3.1 The MicroPET Scanner

The microPET R4 scanner in Taipei Veterans General Hospital is shown in Figure 3.1-1. The configuration of this microPET R4 has 32 rings, 6144 detectors, 7.3 cm field-of-view (FOV), and spatial resolution of 1.85 mm in the center. It can collect both prompt and delay sinograms. Transaxial projection bin size was 1.213 mm, and axial slice thickness was 1.2115 mm. Coincidence timing window was set at 6×10-9 seconds. The lower and upper level energy thresholds were 350 and 750 keV, respectively. Span of the data set was 3 (Appendix B.5), and maximum ring difference (MRD) of the data set was 31 (Appendix B.6). The target images were reconstructed using 128×128 pixels.

Fig. 3.1-1: The microPET R4 scanner in Taipei Veterans General Hospital is displayed.

A sinogram uses the polar coordinate system to store the response of a projection line (or a line of response, LOR) at a specific orientation with a radial distance from the FOV central axis as displayed in Figure 3.1-2.

Horizontal experiment Sinogram Oblique experiment Sinogram

Fig. 3.1-2: Two images of microPET sinograms from physical experiments of six point sources are displayed. In every sonogram, the horizontal axis represents the ordering of line of responses (LORs) and the vertical axis represents different angles from 0 degree to 180 degree. The pixel intensity in the sinogram records total gamma rays detected in a scanning time window.

During scan acquisition, raw data are stored in sinograms, which are then used to reconstruct images. The prompt sinogram records coincidence events when two detectors receive two gamma rays within a specific time window (e.g., 6×10-9 second).

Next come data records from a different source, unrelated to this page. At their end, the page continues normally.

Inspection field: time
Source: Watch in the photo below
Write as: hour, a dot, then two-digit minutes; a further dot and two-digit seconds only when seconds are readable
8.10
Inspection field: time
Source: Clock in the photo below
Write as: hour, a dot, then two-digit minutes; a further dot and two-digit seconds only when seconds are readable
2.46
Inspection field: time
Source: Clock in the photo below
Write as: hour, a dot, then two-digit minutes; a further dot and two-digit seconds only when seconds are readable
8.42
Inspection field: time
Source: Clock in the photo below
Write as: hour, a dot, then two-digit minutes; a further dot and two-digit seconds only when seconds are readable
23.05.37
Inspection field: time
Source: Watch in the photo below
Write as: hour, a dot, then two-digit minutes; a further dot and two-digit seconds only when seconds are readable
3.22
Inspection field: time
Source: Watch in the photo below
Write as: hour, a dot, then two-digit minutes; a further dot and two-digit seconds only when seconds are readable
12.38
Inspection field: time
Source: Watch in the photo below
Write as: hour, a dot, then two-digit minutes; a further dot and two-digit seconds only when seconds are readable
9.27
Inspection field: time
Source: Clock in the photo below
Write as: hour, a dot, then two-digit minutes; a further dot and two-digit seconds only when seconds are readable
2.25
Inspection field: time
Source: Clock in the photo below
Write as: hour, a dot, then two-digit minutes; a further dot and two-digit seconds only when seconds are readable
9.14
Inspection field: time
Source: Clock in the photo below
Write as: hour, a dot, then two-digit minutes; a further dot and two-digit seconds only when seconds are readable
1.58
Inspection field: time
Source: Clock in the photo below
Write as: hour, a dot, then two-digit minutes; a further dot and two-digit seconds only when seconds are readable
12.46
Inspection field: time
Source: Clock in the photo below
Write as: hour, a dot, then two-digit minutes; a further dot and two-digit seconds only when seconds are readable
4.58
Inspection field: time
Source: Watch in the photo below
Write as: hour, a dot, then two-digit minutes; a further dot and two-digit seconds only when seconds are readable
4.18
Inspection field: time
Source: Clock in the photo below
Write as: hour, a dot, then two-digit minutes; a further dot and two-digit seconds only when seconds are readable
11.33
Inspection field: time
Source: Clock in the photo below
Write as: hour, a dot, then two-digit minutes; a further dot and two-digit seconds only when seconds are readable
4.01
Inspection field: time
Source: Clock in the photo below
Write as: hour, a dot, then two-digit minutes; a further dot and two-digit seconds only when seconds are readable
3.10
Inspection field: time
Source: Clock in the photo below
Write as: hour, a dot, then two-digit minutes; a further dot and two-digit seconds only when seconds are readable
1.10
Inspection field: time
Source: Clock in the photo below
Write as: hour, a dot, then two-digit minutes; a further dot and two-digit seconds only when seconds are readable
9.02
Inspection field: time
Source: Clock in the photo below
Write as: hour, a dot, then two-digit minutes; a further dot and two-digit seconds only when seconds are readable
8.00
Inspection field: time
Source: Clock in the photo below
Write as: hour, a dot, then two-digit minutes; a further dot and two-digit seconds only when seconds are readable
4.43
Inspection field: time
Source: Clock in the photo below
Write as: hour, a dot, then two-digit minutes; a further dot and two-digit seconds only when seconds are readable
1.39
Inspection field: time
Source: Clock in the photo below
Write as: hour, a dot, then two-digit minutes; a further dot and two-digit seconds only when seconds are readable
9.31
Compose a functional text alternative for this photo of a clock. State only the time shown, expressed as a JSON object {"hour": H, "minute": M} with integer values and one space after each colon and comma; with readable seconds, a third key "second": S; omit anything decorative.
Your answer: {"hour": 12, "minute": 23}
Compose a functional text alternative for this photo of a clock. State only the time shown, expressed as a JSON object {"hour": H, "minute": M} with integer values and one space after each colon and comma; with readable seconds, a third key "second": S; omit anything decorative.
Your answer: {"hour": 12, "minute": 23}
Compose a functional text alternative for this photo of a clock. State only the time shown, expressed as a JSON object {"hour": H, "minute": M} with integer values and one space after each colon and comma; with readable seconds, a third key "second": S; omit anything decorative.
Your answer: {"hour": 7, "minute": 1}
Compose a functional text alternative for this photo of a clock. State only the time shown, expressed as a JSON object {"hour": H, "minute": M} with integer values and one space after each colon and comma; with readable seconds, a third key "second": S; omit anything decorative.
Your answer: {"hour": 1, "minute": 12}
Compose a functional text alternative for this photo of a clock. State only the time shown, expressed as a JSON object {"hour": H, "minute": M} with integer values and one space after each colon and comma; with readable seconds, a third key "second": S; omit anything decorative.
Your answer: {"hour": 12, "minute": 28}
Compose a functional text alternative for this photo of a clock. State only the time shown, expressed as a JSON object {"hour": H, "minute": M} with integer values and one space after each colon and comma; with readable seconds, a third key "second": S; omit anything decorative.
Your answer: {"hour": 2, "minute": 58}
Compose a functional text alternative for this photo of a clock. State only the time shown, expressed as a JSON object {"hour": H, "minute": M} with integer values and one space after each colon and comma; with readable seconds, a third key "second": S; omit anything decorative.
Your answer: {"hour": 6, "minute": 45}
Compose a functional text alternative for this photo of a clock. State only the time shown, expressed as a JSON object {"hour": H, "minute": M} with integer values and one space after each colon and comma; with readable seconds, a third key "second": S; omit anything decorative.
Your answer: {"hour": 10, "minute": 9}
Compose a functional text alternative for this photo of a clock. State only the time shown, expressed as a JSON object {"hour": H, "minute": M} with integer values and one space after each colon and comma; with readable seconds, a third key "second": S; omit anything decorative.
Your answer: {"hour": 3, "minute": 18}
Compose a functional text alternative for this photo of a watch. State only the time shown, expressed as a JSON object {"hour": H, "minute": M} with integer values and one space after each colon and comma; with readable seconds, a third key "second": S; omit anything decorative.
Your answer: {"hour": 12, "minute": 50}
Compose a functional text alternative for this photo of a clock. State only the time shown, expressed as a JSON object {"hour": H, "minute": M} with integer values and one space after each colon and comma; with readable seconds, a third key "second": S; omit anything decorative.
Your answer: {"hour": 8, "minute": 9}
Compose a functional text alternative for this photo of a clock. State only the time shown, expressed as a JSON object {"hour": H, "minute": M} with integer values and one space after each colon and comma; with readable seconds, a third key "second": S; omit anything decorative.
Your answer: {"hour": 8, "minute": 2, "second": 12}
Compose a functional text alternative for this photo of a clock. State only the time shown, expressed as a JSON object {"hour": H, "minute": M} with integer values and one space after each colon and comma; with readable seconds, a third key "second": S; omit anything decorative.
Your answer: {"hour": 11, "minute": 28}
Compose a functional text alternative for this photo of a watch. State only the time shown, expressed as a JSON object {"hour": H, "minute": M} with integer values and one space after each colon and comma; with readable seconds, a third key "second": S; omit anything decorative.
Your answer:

The coincidence events in prompt sinograms include true, random, and scatter coincidence events. The delay sinogram records coincidence events when two detectors receive two gamma rays outside another specific time window (e.g., 3×6×10-9 second). The coincidence events in delay sinograms can be used to estimate random coincidence events.

The data matrices are described as follows (as in Fig. 3.1-3 and 3.1-4). First, list mode data were histogramed into the 3D data with a span of 3 and MRD of 31, which are sized 2×703×96×84 (that is, 2 sinograms of prompt and delay windows ×703 slices × 96 angular views × 84 projection lines (LORs) as in Fig. 3.1-3) and stored as floating type data. The second data were obtained using random pre-correction and were sized 1×703×96×84 (as in Fig. 3.1-4). These 3D data were rebinned into 2D sinograms using the FORE method with dead time and decay corrections. The attenuation, normalization, scattering, and arc corrections were not performed for simplicity as this study only focused on evaluation of random correction. These further corrections for PDEM reconstruction will need more investigation in future studies.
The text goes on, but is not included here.